[Data]
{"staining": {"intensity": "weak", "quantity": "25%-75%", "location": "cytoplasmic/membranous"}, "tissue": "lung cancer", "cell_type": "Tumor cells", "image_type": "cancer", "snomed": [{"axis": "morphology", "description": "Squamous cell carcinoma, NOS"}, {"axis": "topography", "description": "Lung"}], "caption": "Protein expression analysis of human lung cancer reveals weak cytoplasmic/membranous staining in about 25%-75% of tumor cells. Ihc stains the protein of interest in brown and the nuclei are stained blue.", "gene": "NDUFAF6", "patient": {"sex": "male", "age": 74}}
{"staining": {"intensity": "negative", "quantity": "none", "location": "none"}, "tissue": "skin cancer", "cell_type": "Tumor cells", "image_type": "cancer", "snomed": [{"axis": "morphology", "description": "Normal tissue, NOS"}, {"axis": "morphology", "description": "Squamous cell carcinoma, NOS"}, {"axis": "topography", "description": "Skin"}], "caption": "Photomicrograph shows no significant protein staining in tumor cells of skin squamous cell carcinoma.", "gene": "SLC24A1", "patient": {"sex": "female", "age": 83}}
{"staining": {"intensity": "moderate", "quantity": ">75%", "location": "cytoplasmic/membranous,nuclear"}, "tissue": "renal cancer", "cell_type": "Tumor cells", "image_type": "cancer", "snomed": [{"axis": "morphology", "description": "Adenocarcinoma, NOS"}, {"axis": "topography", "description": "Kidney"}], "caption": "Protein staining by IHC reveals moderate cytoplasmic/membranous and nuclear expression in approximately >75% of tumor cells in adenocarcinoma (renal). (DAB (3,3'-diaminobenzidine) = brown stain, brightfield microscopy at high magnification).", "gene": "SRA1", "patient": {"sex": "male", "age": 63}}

[Task statement]
Nothing in the listing may be changed; retype it all exactly.

[Exercise output]
{"staining": {"intensity": "weak", "quantity": "25%-75%", "location": "cytoplasmic/membranous"}, "tissue": "lung cancer", "cell_type": "Tumor cells", "image_type": "cancer", "snomed": [{"axis": "morphology", "description": "Squamous cell carcinoma, NOS"}, {"axis": "topography", "description": "Lung"}], "caption": "Protein expression analysis of human lung cancer reveals weak cytoplasmic/membranous staining in about 25%-75% of tumor cells. Ihc stains the protein of interest in brown and the nuclei are stained blue.", "gene": "NDUFAF6", "patient": {"sex": "male", "age": 74}}
{"staining": {"intensity": "negative", "quantity": "none", "location": "none"}, "tissue": "skin cancer", "cell_type": "Tumor cells", "image_type": "cancer", "snomed": [{"axis": "morphology", "description": "Normal tissue, NOS"}, {"axis": "morphology", "description": "Squamous cell carcinoma, NOS"}, {"axis": "topography", "description": "Skin"}], "caption": "Photomicrograph shows no significant protein staining in tumor cells of skin squamous cell carcinoma.", "gene": "SLC24A1", "patient": {"sex": "female", "age": 83}}
{"staining": {"intensity": "moderate", "quantity": ">75%", "location": "cytoplasmic/membranous,nuclear"}, "tissue": "renal cancer", "cell_type": "Tumor cells", "image_type": "cancer", "snomed": [{"axis": "morphology", "description": "Adenocarcinoma, NOS"}, {"axis": "topography", "description": "Kidney"}], "caption": "Protein staining by IHC reveals moderate cytoplasmic/membranous and nuclear expression in approximately >75% of tumor cells in adenocarcinoma (renal). (DAB (3,3'-diaminobenzidine) = brown stain, brightfield microscopy at high magnification).", "gene": "SRA1", "patient": {"sex": "male", "age": 63}}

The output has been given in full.